We turned 40. Over the next few years we would become familiar with biopsies that were benign, hypertension, diabetes, depression, anxiety and panic attacks. We moved, changed jobs, and we became grandparents. I managed our lives firmly planted in the notion, do it right and love will be yours. It was working, or so it seemed. We had stared down over twenty years of life and survived still married to each other. We were not merely married, but happy with each other, enjoying life, still in love. Cooking, well, mostly eating was one of our favorite things to do together. Still wanting to share this joy I steadily replaced a certain southern grand dame of Savannah restaurant fame’s cookbooks with more healthy cookbooks with a lot of ‘no’ sprinkled on the covers. No salt, no fat, no sugar. Making sure we were compliant with doctor’s orders was the plan. Some would say I nagged, I preferred guided. Caught in the grip of loving my husband, I plowed right in, sure of the new plan. I had no idea how contradictory I had made our lives. I forgot about that long ago girl who wanted to live the poetry of love.

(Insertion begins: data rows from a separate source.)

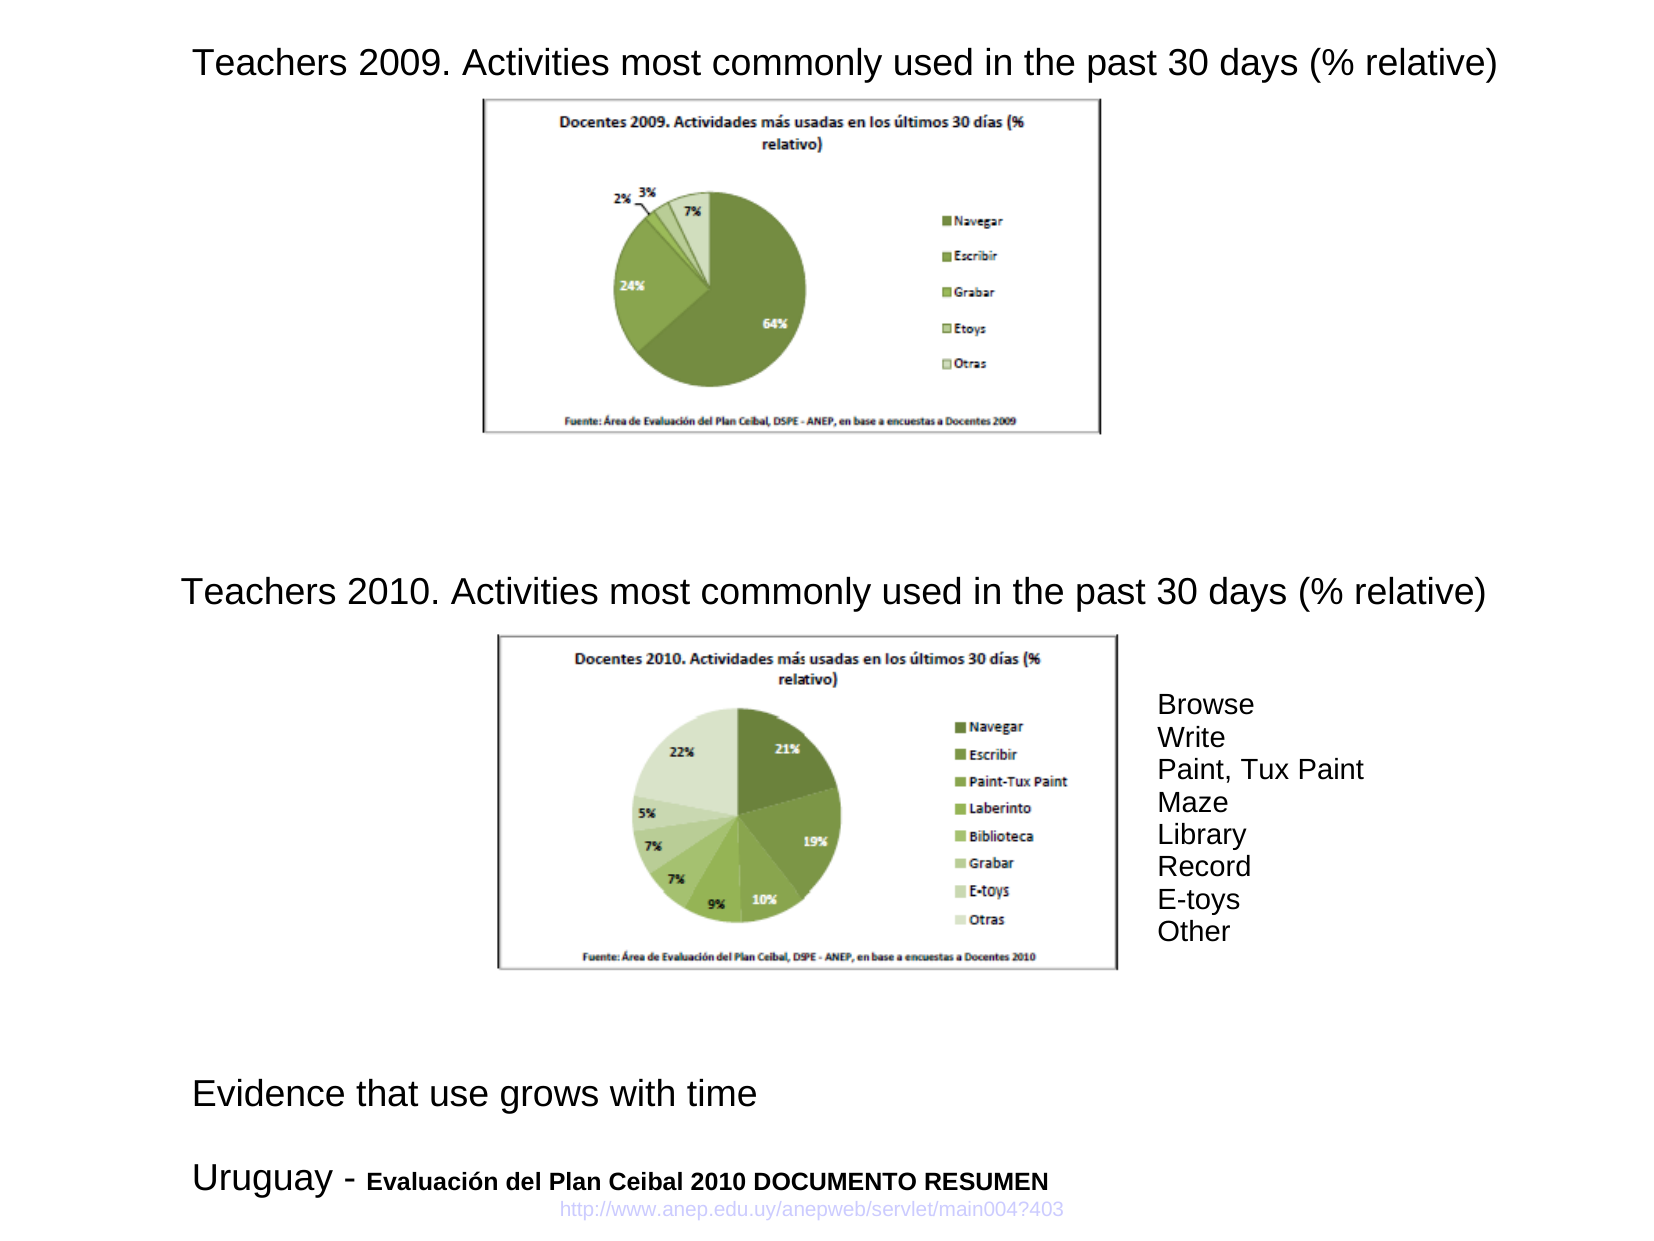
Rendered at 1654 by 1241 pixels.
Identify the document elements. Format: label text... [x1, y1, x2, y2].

picture [472, 89, 1120, 438]
picture [493, 633, 1123, 975]
text_box Evidence that use grows with time Uruguay - Evaluación del Plan Ceibal 2010 DOCUMENTO RESUMEN http://www.anep.edu.uy/anepweb/servlet/main004?403 [177, 1062, 1447, 1228]
text_box Teachers 2010. Activities most commonly used in the past 30 days (% relative) [165, 560, 1507, 618]
text_box Teachers 2009. Activities most commonly used in the past 30 days (% relative) [177, 31, 1518, 89]
text_box Browse Write Paint, Tux Paint Maze Library Record E-toys Other [1142, 679, 1654, 957]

In February, nearly thirty years after pledging to cleave unto each other, our world changed. My husband’s mental health hit an all time low. After declaring suicidal thoughts to his doctor he disappeared on foot. Three hours became a limitless time on the clock. Phone calls were made, police came and went, and everyone we knew searched. The time bounced from fast forward frantic to slow motion distortion. He was finally located safe but in a state of utter despair. The next few months of intense therapy and some medication strategies stabilized his feelings. He has become more content, the bad days retreating into his memory. I remain painfully aware of the fragile nature of health. In a recent discussion with our doctor, I actually asked for the right recipe to ensure my husband’s safety and health. I was still clutching that magic conditional love that would keep him coming home. My doctor’s not so encouraging words were spoken after a moment of shock flashed across his otherwise stoic face. He said, “Mental illness is like any other illness, it is sometimes fatal in spite of our best efforts.” I needed comfort, not gloom and doom. Recalling the doctor’s words my lungs lurched into body betrayal mode: no air in, no air out. My feelings ran the gamut from fear, anger, sorrow, helplessness, to overwhelming love and gratitude. Months passed and as is the nature of time, some things eased. I began to remember my youthful yearning for an uncommon love found in verse.
I looked up to Cleave in the dictionary. My thought was to renew my vow, to use it somehow as encouragement. What I read surprised me. Two meanings: the first, to chop or break apart; the other is to stick fast or adhere. Not what I was expecting. So I looked up to Cling. After the expected adhere, stick or hold on my eyes moved on to these words: embrace, hang on to, retain, keep, cherish. Well, well, I get it, finally. I had it then, I have it now. The poetry of love is not in the words used to describe it but in the actions it requires to hold on. The heights and the depths of our life together have been entirely marked by embracing and letting go. There are no guarantees, no conditions. Love is in the living, we embrace it and cherish it and sometimes all we do is hang on. A woman shall leave her family and cling to her husband, not pretty prose, but a balm for my heart.
I am standing here looking at the photo of my husband taken during our senior year of high school. It’s yellowed with the passage of more than thirty years. He still thinks I am the most beautiful girl in the universe and I still think he has impossibly long legs. I will love him forever.